…così, alla fine, avrebbe attinto agli ultimi residui di volontà per non lasciarsi sopraffare da quegli eventi  negativi che da tutta la vita la perseguitavano, ben determinata a riconvertirli in provvidi e proficui.
No, stavolta non sarebbe fuggita e neppure si sarebbe nascosta come in altri tempi le era accaduto di fare, assecondando quel suo destino di reietta che fin dalla nascita l’aveva segnata, nascendo già orfana e ritrovandosi subito vedova, per infine appuntarsi sugli abiti mai smessi di quel suo lutto infinito, la medaglia di eroe, di una guerra inutile e già dimenticata, del suo unico figlio.
Cambiare città e nome non le era valso un fato diverso e così era continuata, di disgrazia in disgrazia, la  persecuzione della mala sorte, mai riuscendo a svincolarsene che, come un ombra infausta, l’inseguiva  costringendola ad una vita di esilio senza altro scopo che quello di attendere la morte che, beffardamente però, si dilettava ad illuderla.
Almeno un paio di volte aveva ricevuto l’estrema unzione per poi ritrovarsi, con suo grande rammarico, miracolosamente sanata, nuovamente peregrina su quella sua strada solitaria.
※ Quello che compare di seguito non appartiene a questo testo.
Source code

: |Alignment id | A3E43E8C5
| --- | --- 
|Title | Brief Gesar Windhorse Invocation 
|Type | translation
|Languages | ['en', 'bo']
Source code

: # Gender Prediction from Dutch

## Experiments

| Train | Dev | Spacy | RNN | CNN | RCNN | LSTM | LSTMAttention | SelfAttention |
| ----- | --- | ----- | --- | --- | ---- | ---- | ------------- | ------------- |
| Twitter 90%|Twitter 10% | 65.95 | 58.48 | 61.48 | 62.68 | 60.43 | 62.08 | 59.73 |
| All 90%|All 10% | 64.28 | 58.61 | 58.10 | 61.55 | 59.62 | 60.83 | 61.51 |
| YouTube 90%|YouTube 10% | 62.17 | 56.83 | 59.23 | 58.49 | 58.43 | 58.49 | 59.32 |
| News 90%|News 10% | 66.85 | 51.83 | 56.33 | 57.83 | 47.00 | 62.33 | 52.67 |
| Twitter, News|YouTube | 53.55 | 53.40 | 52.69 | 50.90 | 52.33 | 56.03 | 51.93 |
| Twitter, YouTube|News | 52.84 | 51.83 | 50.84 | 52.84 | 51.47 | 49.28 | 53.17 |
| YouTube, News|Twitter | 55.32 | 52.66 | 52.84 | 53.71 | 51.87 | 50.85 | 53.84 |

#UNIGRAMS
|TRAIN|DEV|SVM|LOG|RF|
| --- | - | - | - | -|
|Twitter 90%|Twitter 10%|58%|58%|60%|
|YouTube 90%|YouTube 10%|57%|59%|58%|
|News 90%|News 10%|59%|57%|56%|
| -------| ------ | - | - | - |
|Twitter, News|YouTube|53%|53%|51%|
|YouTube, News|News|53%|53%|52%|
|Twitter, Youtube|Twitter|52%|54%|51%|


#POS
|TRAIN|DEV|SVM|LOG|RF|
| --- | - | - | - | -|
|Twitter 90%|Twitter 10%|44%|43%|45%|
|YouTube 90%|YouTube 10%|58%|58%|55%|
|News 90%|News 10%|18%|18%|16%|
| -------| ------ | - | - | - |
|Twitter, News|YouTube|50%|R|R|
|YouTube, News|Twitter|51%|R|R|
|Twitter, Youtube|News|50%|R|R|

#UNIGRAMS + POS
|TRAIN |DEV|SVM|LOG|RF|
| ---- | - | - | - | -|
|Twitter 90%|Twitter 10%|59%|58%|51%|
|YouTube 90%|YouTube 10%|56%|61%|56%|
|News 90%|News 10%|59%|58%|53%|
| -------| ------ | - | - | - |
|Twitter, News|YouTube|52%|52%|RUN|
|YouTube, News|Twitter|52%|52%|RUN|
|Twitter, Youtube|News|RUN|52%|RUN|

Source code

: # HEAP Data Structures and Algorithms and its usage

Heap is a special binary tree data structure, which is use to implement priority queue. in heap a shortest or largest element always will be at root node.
L’ultima malattia le aveva sfibrato i muscoli, assottigliato le ossa e fatto cadere tutti i denti, cosicchè sperando che fosse giunto  finalmente anche per lei il misericordioso momento della morte, aveva rifiutato ogni aiuto, difendendo quel sacrosanto diritto con la patetica rabbia di una cagna stremata, pronta però ad avventarsi con le sue poche forze contro chiunque l’avesse ostacolata nel suo intento.
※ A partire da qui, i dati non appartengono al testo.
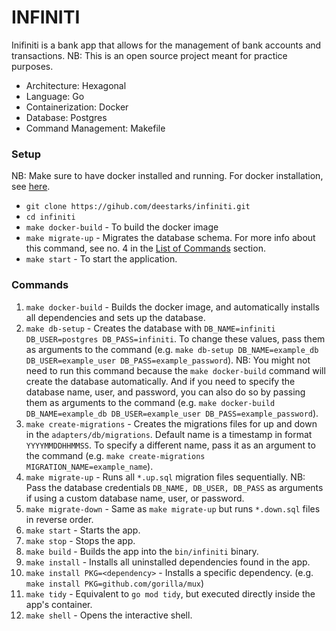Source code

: # INFINITI

Inifiniti is a bank app that allows for the management of bank accounts and transactions. NB: This is an open source project meant for practice purposes.

- Architecture: Hexagonal
- Language: Go
- Containerization: Docker
- Database: Postgres
- Command Management: Makefile


### Setup

NB: Make sure to have docker installed and running. For docker installation, see [here](https://docs.docker.com/get-docker/).

- `git clone https://gihub.com/deestarks/infiniti.git`
- `cd infiniti`
- `make docker-build` - To build the docker image
- `make migrate-up` - Migrates the database schema. For more info about this command, see no. 4 in the [List of Commands](#commands) section.
- `make start` - To start the application.


### Commands
1. `make docker-build` - Builds the docker image, and automatically installs all dependencies and sets up the database.
2. `make db-setup` - Creates the database with `DB_NAME=infiniti DB_USER=postgres DB_PASS=infiniti`. To change these values, pass them as arguments to the command (e.g. `make db-setup DB_NAME=example_db DB_USER=example_user DB_PASS=example_password`). NB: You might not need to run this command because the `make docker-build` command will create the database automatically. And if you need to specify the database name, user, and password, you can also do so by passing them as arguments to the command (e.g. `make docker-build DB_NAME=example_db DB_USER=example_user DB_PASS=example_password`).
3. `make create-migrations` - Creates the migrations files for up and down in the `adapters/db/migrations`. Default name is a timestamp in format `YYYYMMDDHHMMSS`. To specify a different name, pass it as an argument to the command (e.g. `make create-migrations MIGRATION_NAME=example_name`).
4. `make migrate-up` - Runs all `*.up.sql` migration files sequentially. NB: Pass the database credentials `DB_NAME, DB_USER, DB_PASS` as arguments if using a custom database name, user, or password.
5. `make migrate-down` - Same as `make migrate-up` but runs `*.down.sql` files in reverse order.
6. `make start` - Starts the app.
7. `make stop` - Stops the app.
8. `make build` - Builds the app into the `bin/infiniti` binary.
9. `make install` - Installs all uninstalled dependencies found in the app.
10. `make install PKG=<dependency>` - Installs a specific dependency. (e.g. `make install PKG=github.com/gorilla/mux`)
11. `make tidy` - Equivalent to `go mod tidy`, but executed directly inside the app's container.
12. `make shell` - Opens the interactive shell.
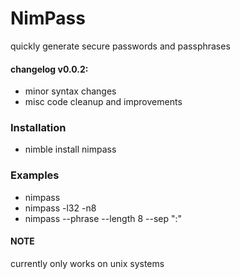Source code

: # NimPass

quickly generate secure passwords and passphrases

#### changelog v0.0.2:
  + minor syntax changes
  + misc code cleanup and improvements

### Installation
  + nimble install nimpass

### Examples
  + nimpass
  + nimpass -l32 -n8
  + nimpass --phrase --length 8 --sep ":"

#### NOTE
currently only works on unix systems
Ma anche questa volta la morte l’aveva irrisa e lei si era destata nel suo letticciolo appartato, con le membra rigide e la mente torva, sempre più esausta e consumata ma, disgraziatamente, ancora viva.
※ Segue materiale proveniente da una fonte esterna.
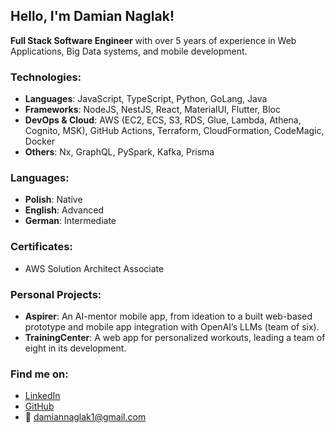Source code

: ## Hello, I'm Damian Naglak! ##

**Full Stack Software Engineer** with over 5 years of experience in Web Applications, Big Data systems, and mobile development. 

### Technologies:
- **Languages**: JavaScript, TypeScript, Python, GoLang, Java
- **Frameworks**: NodeJS, NestJS, React, MaterialUI, Flutter, Bloc
- **DevOps & Cloud**: AWS (EC2, ECS, S3, RDS, Glue, Lambda, Athena, Cognito, MSK), GitHub Actions, Terraform, CloudFormation, CodeMagic, Docker
- **Others**: Nx, GraphQL, PySpark, Kafka, Prisma

### Languages:
- **Polish**: Native
- **English**: Advanced
- **German**: Intermediate

### Certificates:
- AWS Solution Architect Associate


### Personal Projects:
- **Aspirer**: An AI-mentor mobile app, from ideation to a built web-based prototype and mobile app integration with OpenAI’s LLMs (team of six).
- **TrainingCenter**: A web app for personalized workouts, leading a team of eight in its development.

### Find me on:
- [LinkedIn](https://linkedin.com/in/damian-naglak)
- [GitHub](https://github.com/naslakboss)
- 📧 damiannaglak1@gmail.com
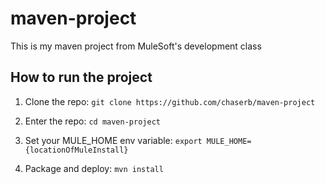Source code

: # maven-project

This is my maven project from MuleSoft's development class

## How to run the project 

1. Clone the repo: `git clone https://github.com/chaserb/maven-project`

1. Enter the repo: `cd maven-project`

1. Set your MULE_HOME env variable: `export MULE_HOME={locationOfMuleInstall}`

1. Package and deploy: `mvn install` 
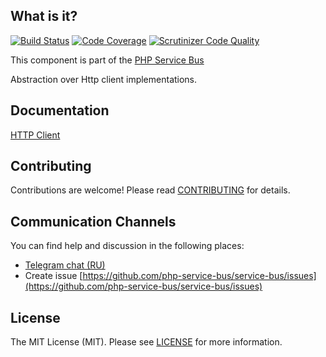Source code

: ## What is it?
[![Build Status](https://travis-ci.org/php-service-bus/http-client.svg?branch=v3.0)](https://travis-ci.org/php-service-bus/http-client)
[![Code Coverage](https://scrutinizer-ci.com/g/php-service-bus/http-client/badges/coverage.png?b=v3.0)](https://scrutinizer-ci.com/g/php-service-bus/http-client/?branch=v3.0)
[![Scrutinizer Code Quality](https://scrutinizer-ci.com/g/php-service-bus/http-client/badges/quality-score.png?b=v3.0)](https://scrutinizer-ci.com/g/php-service-bus/http-client/?branch=v3.0)

This component is part of the [PHP Service Bus](https://github.com/php-service-bus/service-bus)

Abstraction over Http client implementations.

## Documentation
[HTTP Client](https://github.com/php-service-bus/documentation/blob/master/pages/packages/http_client.md)

## Contributing
Contributions are welcome! Please read [CONTRIBUTING](CONTRIBUTING.md) for details.

## Communication Channels
You can find help and discussion in the following places:
* [Telegram chat (RU)](https://t.me/php_service_bus)
* Create issue [https://github.com/php-service-bus/service-bus/issues](https://github.com/php-service-bus/service-bus/issues)

## License

The MIT License (MIT). Please see [LICENSE](LICENSE.md) for more information.
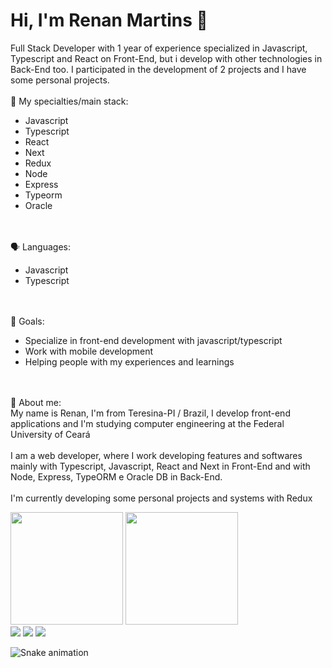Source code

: # Hi, I'm Renan Martins 👋
<div align="left">
<p align="left">
Full Stack Developer with 1 year of experience specialized in Javascript, Typescript and React on Front-End, but i develop with other technologies in Back-End too. I participated in the development of 2 projects and I have some personal projects.
<br>
<br>
🦾 My specialties/main stack:
 <ul align="left">
  <li> Javascript </li> 
  <li> Typescript </li>
  <li> React </li>
  <li> Next </li>
  <li> Redux </li>
  <li> Node </li> 
  <li> Express </li>
  <li> Typeorm </li>
  <li> Oracle </li>
 </ul>
<br>
<br>
🗣 Languages:
 <ul>
  <li> Javascript </li>
  <li> Typescript </li>
 </ul>
<br>
<br>
🎯 Goals:
<ul>
 <li> Specialize in front-end development with javascript/typescript </li>
 <li> Work with mobile development </li>
 <li> Helping people with my experiences and learnings </li>
</ul>
<br>
<br>
👤 About me: <br>
My name is Renan, I'm from Teresina-PI / Brazil, I develop front-end applications and I'm studying computer engineering at the Federal University of Ceará
<br>
<br>
I am a web developer, where I work developing features and softwares mainly with Typescript, Javascript, React and Next in Front-End and with Node, Express, TypeORM e Oracle DB in Back-End.
<br>
<br>
I'm currently developing some personal projects and systems with Redux
</p>
<img height="180em" src="https://github-readme-stats.vercel.app/api?username=renanmdreis45&show_icons=true&theme=radical" style="max-width: 100%;"/>
<img height="180em" src="https://github-readme-stats.vercel.app/api/top-langs/?username=renanmdreis45&layout=compact&hide=c,makefile" style="max-width: 100%;"/>
</div>

<div>
 <a href="https://instagram.com/renanmdreis" target="_blank"><img src="https://img.shields.io/badge/-Instagram-%23E4405F?style=for-the-badge&logo=instagram&logoColor=white" target="_blank"></a>
  <a href = "mailto:contatorenanmdreis@gmail.com"><img src="https://img.shields.io/badge/-Gmail-%23333?style=for-the-badge&logo=gmail&logoColor=white" target="_blank"></a>
  <a href="https://www.linkedin.com/in/renanmdreis/" target="_blank"><img src="https://img.shields.io/badge/-LinkedIn-%230077B5?style=for-the-badge&logo=linkedin&logoColor=white" target="_blank"></a>
  
![Snake animation](https://github.com/renanmdreis45/renanmdreis45/blob/output/github-contribution-grid-snake.svg)
  
</div>
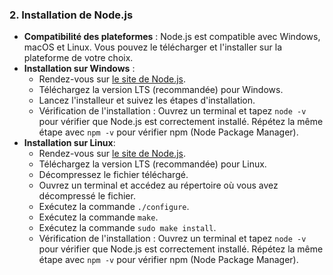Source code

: ### 2. Installation de Node.js
   - **Compatibilité des plateformes** : Node.js est compatible avec Windows, macOS et Linux. Vous pouvez le télécharger et l'installer sur la plateforme de votre choix.
   - **Installation sur Windows** :
     - Rendez-vous sur [le site de Node.js](https://nodejs.org/).
     - Téléchargez la version LTS (recommandée) pour Windows.
     - Lancez l'installeur et suivez les étapes d'installation.
     - Vérification de l'installation : Ouvrez un terminal et tapez `node -v` pour vérifier que Node.js est correctement installé. Répétez la même étape avec `npm -v` pour vérifier npm (Node Package Manager).
   - **Installation sur Linux**:
     - Rendez-vous sur [le site de Node.js](https://nodejs.org/).
     - Téléchargez la version LTS (recommandée) pour Linux.
     - Décompressez le fichier téléchargé.
     - Ouvrez un terminal et accédez au répertoire où vous avez décompressé le fichier.
     - Exécutez la commande `./configure`.
     - Exécutez la commande `make`.
     - Exécutez la commande `sudo make install`.
     - Vérification de l'installation : Ouvrez un terminal et tapez `node -v` pour vérifier que Node.js est correctement installé. Répétez la même étape avec `npm -v` pour vérifier npm (Node Package Manager).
Ripudiata dalla vita e rifiutata dalla morte, viveva nell’incubo di quell’eterna, macabra resurrezione.
Furono i suoi denti sparsi sul guanciale, come grani di un rosario, a costringerla lucidamente a ragionare sulla necessità di agognare la vita anziché la morte, mentre d’istinto la sua lingua andava esplorando i morbidi contorni tondeggianti e lisci delle gengive.
Inaspettata era sopravvenuta la percezione sessuale della sua bocca priva dei denti, come di una vulva umida e turgida, pronta ad accogliere al suo interno il membro di un uomo, trattenerlo nella glabra morbidezza dei nudi seni gengivali per avvolgerlo, infine, nella voluttuosità, calda e carnale, della sua lingua.
Le labbra avrebbero fatto il resto.
Con febbrile lucidità andava così delineando la sua resurrezione in quel progetto immaginato, e facilmente realizzabile, certa che nessun uomo avrebbe mai mercanteggiato l’esperienza sublime di quella sua bocca senza denti.